Here, the Japanese-German divergence is manifest. Since the end of the Cold War there have been two essential views of how governance of the world should be anchored: in the exercise of American power or in more multilateral system where the laws, norms and moral suasion of institutions like the United Nations or the recently established Criminal Court in The Hague would gain prominence.

Japan, inhabiting a dangerous corner of the world with a Cold War hangover, has opted for American power as the organizing principle and enduring cornerstone of global security. Germany, however, has been ambivalent, adhering formally to its U.S. alliance, but breaking with America over Iraq.

Listen to Germans today on Bush’s America and what you often hear is a withering smugness as they dissect the shortcomings of a bullying, death-penalty-loving, environment-trampling, war-mongering, unilateralist power that has lost its away. This German righteousness, for it often sounds like that, with respect to America amounts to one of the more intriguing moral inversions of the post-Cold War era.

Of course, Germans take this line because they can: no existential threat looms any longer. Germany also benefits from an institution that has no real equivalent in Asia: the European Union. The EU has many reasons for being, but at some level it is a counter weight to the United States.
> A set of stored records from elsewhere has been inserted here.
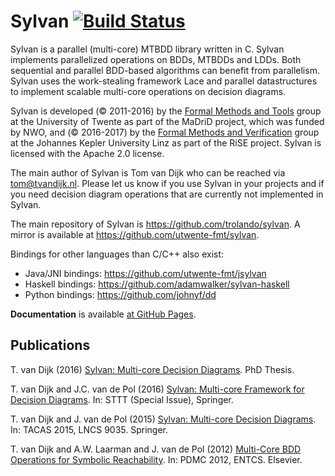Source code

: Sylvan [![Build Status](https://travis-ci.org/trolando/sylvan.svg?branch=master)](https://travis-ci.org/trolando/sylvan)
======
Sylvan is a parallel (multi-core) MTBDD library written in C. Sylvan
implements parallelized operations on BDDs, MTBDDs and LDDs. Both
sequential and parallel BDD-based algorithms can benefit from
parallelism. Sylvan uses the work-stealing framework Lace and parallel
datastructures to implement scalable multi-core operations on decision
diagrams.

Sylvan is developed (&copy; 2011-2016) by the [Formal Methods and Tools](http://fmt.ewi.utwente.nl/)
group at the University of Twente as part of the MaDriD project, which
was funded by NWO, and (&copy; 2016-2017) by the [Formal Methods and Verification](http://fmv.jku.at/)
group at the Johannes Kepler University Linz as part of the RiSE project.
Sylvan is licensed with the Apache 2.0 license.

The main author of Sylvan is Tom van Dijk who can be reached via <tom@tvandijk.nl>.
Please let us know if you use Sylvan in your projects and if you need
decision diagram operations that are currently not implemented in Sylvan.

The main repository of Sylvan is https://github.com/trolando/sylvan. A
mirror is available at https://github.com/utwente-fmt/sylvan.

Bindings for other languages than C/C++ also exist:

-  Java/JNI bindings: https://github.com/utwente-fmt/jsylvan
-  Haskell bindings: https://github.com/adamwalker/sylvan-haskell
-  Python bindings: https://github.com/johnyf/dd

**Documentation** is available [at GitHub Pages](https://trolando.github.com/sylvan).

Publications
------------
T. van Dijk (2016) [Sylvan: Multi-core Decision Diagrams](http://dx.doi.org/10.3990/1.9789036541602). PhD Thesis.

T. van Dijk and J.C. van de Pol (2016) [Sylvan: Multi-core Framework for Decision Diagrams](http://dx.doi.org/10.1007/s10009-016-0433-2>).  In: STTT (Special Issue), Springer.

T. van Dijk and J. van de Pol (2015) [Sylvan: Multi-core Decision Diagrams](http://dx.doi.org/10.1007/978-3-662-46681-0_60). In: TACAS 2015, LNCS 9035. Springer.

T. van Dijk and A.W. Laarman and J. van de Pol (2012) [Multi-Core BDD Operations for Symbolic Reachability](http://eprints.eemcs.utwente.nl/22166/). In: PDMC 2012, ENTCS. Elsevier.

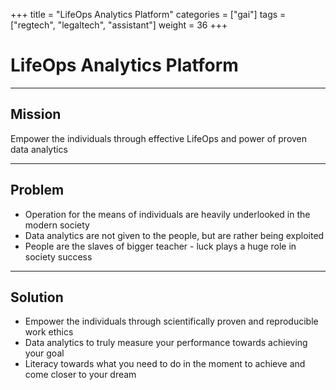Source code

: +++
title = "LifeOps Analytics Platform"
categories = ["gai"]
tags = ["regtech", "legaltech", "assistant"]
weight = 36
+++

# LifeOps Analytics Platform

---

## Mission

Empower the individuals through effective LifeOps and power of proven data analytics

---

## Problem

- Operation for the means of individuals are heavily underlooked in the modern society
- Data analytics are not given to the people, but are rather being exploited
- People are the slaves of bigger teacher - luck plays a huge role in society success

---

## Solution

- Empower the individuals through scientifically proven and reproducible work ethics
- Data analytics to truly measure your performance towards achieving your goal
- Literacy towards what you need to do in the moment to achieve and come closer to your dream
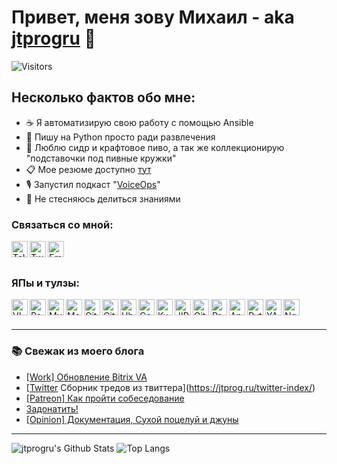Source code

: # Привет, меня зову Михаил - aka [jtprogru][website] 👋
![Visitors](https://visitor-badge.glitch.me/badge?page_id=jtprogru)

## Несколько фактов обо мне:
- ☕️ Я автоматизирую свою работу с помощью Ansible
- 🐍 Пишу на Python просто ради развлечения
- 🍻 Люблю сидр и крафтовое пиво, а так же коллекционирую "подставочки под пивные кружки"
- 📋 Мое резюме доступно [тут][mycv]
- 🎙 Запустил подкаст "[VoiceOps][podcast]"
- 🦄 Не стесняюсь делиться знаниями

### Связаться со мной:

[<img align="left" width="26px" alt="Telegram" src="https://api.iconify.design/ri:telegram-line.svg?download=true&box=true&color=%23626262&inline=false&height=auto" />][telegram_chat]
[<img align="left" width="26px" alt="Twitter" src="https://api.iconify.design/jam:twitter-square.svg?download=true&box=true&color=%23626262&inline=false&height=auto" />][twitter]
[<img align="left" width="26px" alt="Email" src="https://api.iconify.design/entypo:email.svg?download=true&box=true&color=%23626262&inline=false&height=auto" />][email]


<br />
<br />

### ЯПы и тулзы:

<img align="left" alt="VIM" width="26px" src="https://api.iconify.design/cib:vim.svg?download=true&box=true&color=%23626262&inline=false&height=auto" />
<img align="left" alt="PostgreSQL" width="26px" src="https://api.iconify.design/cib:postgresql.svg?download=true&box=true&color=%23626262&inline=false&height=auto" />
<img align="left" alt="MySQL" width="26px" src="https://api.iconify.design/whh:mysqltwo.svg?download=true&box=true&color=%23626262&inline=false&height=auto" />
<img align="left" alt="MongoDB" width="26px" src="https://api.iconify.design/cib:mongodb.svg?download=true&box=true&color=%23626262&inline=false&height=auto" />
<img align="left" alt="Git" width="26px" src="https://api.iconify.design/fa-brands:git-square.svg?download=true&box=true&color=%23626262&inline=false&height=auto" />
<img align="left" alt="GitHub" width="26px" src="https://api.iconify.design/codicon:github.svg?download=true&box=true&color=%23626262&inline=false&height=auto" />
<img align="left" alt="Ubuntu" width="26px" src="https://api.iconify.design/simple-icons:ubuntu.svg?download=true&box=true&color=%23626262&inline=false&height=auto" />
<img align="left" alt="CenOS" width="26px" src="https://api.iconify.design/fa-brands:centos.svg?download=true&box=true&color=%23626262&inline=false&height=auto" />
<img align="left" alt="Kubernetes" width="26px" src="https://api.iconify.design/simple-icons:kubernetes.svg?download=true&box=true&color=%23626262&inline=false&height=auto" />
<img align="left" alt="JIRA" width="26px" src="https://api.iconify.design/simple-icons:jira.svg?download=true&box=true&color=%23626262&inline=false&height=auto" />
<img align="left" alt="GitLab" width="26px" src="https://api.iconify.design/cib:gitlab.svg?download=true&box=true&color=%23626262&inline=false&height=auto" />
<img align="left" alt="Prometheus" width="26px" src="https://api.iconify.design/simple-icons:prometheus.svg?download=true&box=true&color=%23626262&inline=false&height=auto" />
<img align="left" alt="Ansible" width="26px" src="https://api.iconify.design/simple-icons:ansible.svg?download=true&box=true&color=%23626262&inline=false&height=auto" />
<img align="left" alt="Python" width="26px" src="https://api.iconify.design/cib:python.svg?download=true&box=true&color=%23626262&inline=false&height=auto" />
<img align="left" alt="YAML" width="26px" src="https://api.iconify.design/file-icons:yaml-alt4.svg?download=true&box=true&color=%23626262&inline=false&height=auto" />
<img align="left" alt="Nginx" width="26px" src="https://api.iconify.design/cib:nginx.svg?download=true&box=true&color=%23626262&inline=false&height=auto" />

<br />
<br />

---

### 📚 Свежак из моего блога
<!-- BLOG-POST-LIST:START -->
- [[Work] Обновление Bitrix VA](https://jtprog.ru/upgrade-bitrix-va/)
- [[Twitter] Сборник тредов из твиттера](https://jtprog.ru/twitter-index/)
- [[Patreon] Как пройти собеседование](https://jtprog.ru/howto-pass-interview/)
- [Задонатить!](https://jtprog.ru/donations/)
- [[Opinion] Документация, Сухой поцелуй и джуны](https://jtprog.ru/rtfm-dry-kiss/)
<!-- BLOG-POST-LIST:END -->

---
![jtprogru's Github Stats](https://github-readme-stats.vercel.app/api?username=jtprogru&show_icons=true&theme=radical)
![Top Langs](https://github-readme-stats.vercel.app/api/top-langs/?username=jtprogru&count_private=true&hide=tsql&langs_count=7&theme=radical&layout=compact)


[bio]: https://jtprog.ru/about-me/
[mycv]: https://savinmi.ru
[website]: https://jtprog.ru
[twitter]: https://twitter.com/jtprogru
[instagram]: https://instagram.com/jtprogru
[telegram_chat]: https://t.me/jtprogru_chat
[sysopschannel]: https://t.me/jtprogru_channel
[email]: mailto:mail@jtprog.ru
[habr]: https://habr.com/ru/users/jtprogru/
[youtube]: https://www.youtube.com/channel/UCuGKtGjbVk-BtpLM1I6Yzrg
[podcast]: https://anchor.fm/jtprogru/

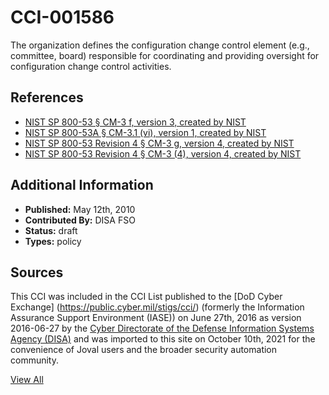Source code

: # CCI-001586

The organization defines the configuration change control element (e.g., committee, board) responsible for coordinating and providing oversight for configuration change control activities.

## References ##

* [NIST SP 800-53 § CM-3 f, version 3, created by NIST](http://csrc.nist.gov/publications/PubsSPs.html)
* [NIST SP 800-53A § CM-3.1 (vi), version 1, created by NIST](http://csrc.nist.gov/publications/PubsSPs.html)
* [NIST SP 800-53 Revision 4 § CM-3 g, version 4, created by NIST](http://csrc.nist.gov/publications/PubsSPs.html)
* [NIST SP 800-53 Revision 4 § CM-3 (4), version 4, created by NIST](http://csrc.nist.gov/publications/PubsSPs.html)


## Additional Information ##

* **Published:** May 12th, 2010
* **Contributed By:** DISA FSO
* **Status:** draft
* **Types:** policy

## Sources ##

This CCI was included in the CCI List published to the [DoD Cyber Exchange]
(https://public.cyber.mil/stigs/cci/) (formerly the Information Assurance Support Environment
(IASE)) on June 27th, 2016 as version 2016-06-27 by the [Cyber Directorate of the Defense 
Information Systems Agency (DISA)](https://public.cyber.mil/about-cyber/) and was imported to 
this site on October 10th, 2021 for the convenience of Joval users and the broader security automation community.

[View All](../README.md)
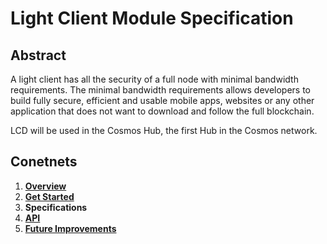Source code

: # Light Client Module Specification

## Abstract

A light client has all the security of a full node with minimal bandwidth requirements. The minimal 
bandwidth requirements allows developers to build fully secure, efficient and usable mobile apps,
websites or any other application that does not want to download and follow the full blockchain.

LCD will be used in the Cosmos Hub, the first Hub in the Cosmos network.

## Conetnets

1. [**Overview**](https://github.com/irisnet/cosmos-sdk/blob/bianjie/lcd_spec/docs/spec/lcd/overview.md) 
2. [**Get Started**](https://github.com/irisnet/cosmos-sdk/blob/bianjie/lcd_spec/docs/spec/lcd/getting_started.md)
3. **Specifications**
4. [**API**](https://github.com/irisnet/cosmos-sdk/blob/bianjie/lcd_spec/docs/spec/lcd/api.md)
5. [**Future Improvements**](https://github.com/irisnet/cosmos-sdk/blob/bianjie/lcd_spec/docs/spec/lcd/Future%20Improvements.md)


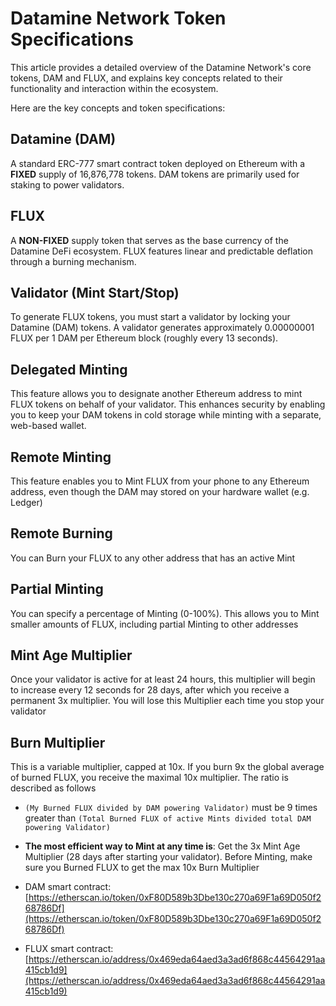 # Datamine Network Token Specifications

This article provides a detailed overview of the Datamine Network's core tokens, DAM and FLUX, and explains key concepts related to their functionality and interaction within the ecosystem.

Here are the key concepts and token specifications:

## Datamine (DAM)
A standard ERC-777 smart contract token deployed on Ethereum with a **FIXED** supply of 16,876,778 tokens. DAM tokens are primarily used for staking to power validators.

## FLUX
A **NON-FIXED** supply token that serves as the base currency of the Datamine DeFi ecosystem. FLUX features linear and predictable deflation through a burning mechanism.

## Validator (Mint Start/Stop)
To generate FLUX tokens, you must start a validator by locking your Datamine (DAM) tokens. A validator generates approximately 0.00000001 FLUX per 1 DAM per Ethereum block (roughly every 13 seconds).

## Delegated Minting
This feature allows you to designate another Ethereum address to mint FLUX tokens on behalf of your validator. This enhances security by enabling you to keep your DAM tokens in cold storage while minting with a separate, web-based wallet.

## Remote Minting
This feature enables you to Mint FLUX from your phone to any Ethereum address, even though the DAM may stored on your hardware wallet (e.g. Ledger)

## Remote Burning
You can Burn your FLUX to any other address that has an active Mint

## Partial Minting
You can specify a percentage of Minting (0-100%). This allows you to Mint smaller amounts of FLUX, including partial Minting to other addresses

## Mint Age Multiplier
Once your validator is active for at least 24 hours, this multiplier will begin to increase every 12 seconds for 28 days, after which you receive a permanent 3x multiplier. You will lose this Multiplier each time you stop your validator 

## Burn Multiplier
This is a variable multiplier, capped at 10x. If you burn 9x the global average of burned FLUX, you receive the maximal 10x multiplier. The ratio is described as follows 

- `(My Burned FLUX divided by DAM powering Validator)` must be 9 times greater than `(Total Burned FLUX of active Mints divided total DAM powering Validator)`

- **The most efficient way to Mint at any time is**: Get the 3x Mint Age Multiplier (28 days after starting your validator). Before Minting, make sure you Burned FLUX to get the max 10x Burn Multiplier


- DAM smart contract: [https://etherscan.io/token/0xF80D589b3Dbe130c270a69F1a69D050f268786Df](https://etherscan.io/token/0xF80D589b3Dbe130c270a69F1a69D050f268786Df)

- FLUX smart contract: [https://etherscan.io/address/0x469eda64aed3a3ad6f868c44564291aa415cb1d9](https://etherscan.io/address/0x469eda64aed3a3ad6f868c44564291aa415cb1d9)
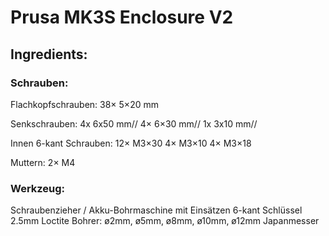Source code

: # Prusa MK3S Enclosure V2

## Ingredients:

### Schrauben:

Flachkopfschrauben:
38×  5×20 mm

Senkschrauben:
4x  6x50 mm//
4×  6×30 mm//
1x  3x10 mm//

Innen 6-kant Schrauben:
12× M3×30
4×  M3×10
4×  M3×18

Muttern:
2× M4

### Werkzeug:
Schraubenzieher / Akku-Bohrmaschine mit Einsätzen
6-kant Schlüssel 2.5mm
Loctite
Bohrer: ø2mm, ø5mm, ø8mm, ø10mm, ø12mm
Japanmesser
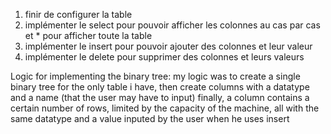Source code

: 1. finir de configurer la table
2. implémenter le select pour pouvoir afficher les colonnes au cas par cas et * pour afficher toute la table
3. implémenter le insert pour pouvoir ajouter des colonnes et leur valeur
4. implémenter le delete pour supprimer des colonnes et leurs valeurs

Logic for implementing the binary tree: my logic was to create a single binary tree for the only table i have, then create columns with a datatype and
a name (that the user may have to input) finally, a column contains a certain number of rows, limited by the capacity of the machine, 
all with the same datatype and a value inputed by the user when he uses insert 
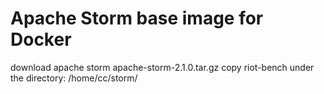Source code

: # Apache Storm base image for Docker

download apache storm apache-storm-2.1.0.tar.gz
copy riot-bench under the directory: /home/cc/storm/

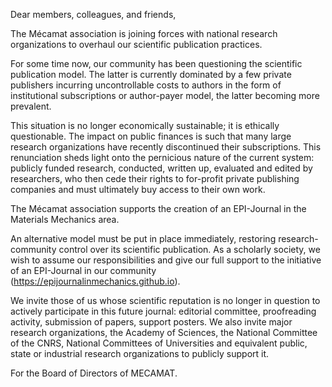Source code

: Dear members, colleagues, and friends,

The Mécamat association is joining forces with national research organizations to overhaul our scientific publication practices.

For some time now, our community has been questioning the scientific publication model. The latter is currently dominated by a few private publishers incurring uncontrollable costs to authors in the form of institutional subscriptions or author-payer model, the latter becoming more prevalent.

This situation is no longer economically sustainable; it is ethically questionable. The impact on public finances is such that many large research organizations have recently discontinued their subscriptions. This renunciation sheds light onto the pernicious nature of the current system: publicly funded research, conducted, written up, evaluated and edited by researchers, who then cede their rights to for-profit private publishing companies and must ultimately buy access to their own work.

The Mécamat association supports the creation of an EPI-Journal in the Materials Mechanics area.

An alternative model must be put in place immediately, restoring research-community control over its scientific publication. As a scholarly society, we wish to assume our responsibilities and give our full support to the initiative of an EPI-Journal in our community
(https://epijournalinmechanics.github.io).

We invite those of us whose scientific reputation is no longer in
question to actively participate in this future journal: editorial
committee, proofreading activity, submission of papers, support posters.
We also invite major research organizations, the Academy of Sciences,
the National Committee of the CNRS, National Committees of Universities
and equivalent public, state or industrial research organizations to
publicly support it.

For the Board of Directors of MECAMAT.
“Germany is embedded in Europe through the EU, but Japan has never had that relationship with Asia,” said Ian Buruma, an author whose book “The Wages of Guilt” explores postwar Japan and German. “In fact it has gone in the opposite direction. Koizumi really is a nationalist.”

Certainly, through his visit to the Yasukuni Shrine, the memorial to Japan’s war dead which includes a handful of prominent war criminals, Koizumi has made any strengthening of his county’s relations with its Asian neighbors more difficult. But he appears to have read his country’s nationalist mood well. Koizumi knows that not bending to China is popular. Like Bush he has a defiant streak.

The two men’s personalities mesh well. But it is also strategic reality that binds Japan and the United States. Japan, which still has a pacifist Constitution strictly limiting its military operations, wants to maintain and reinforce the strategic architecture drawn by American since 1945. Many Germans think that architecture is obsolete. They see no compelling reason to think otherwise.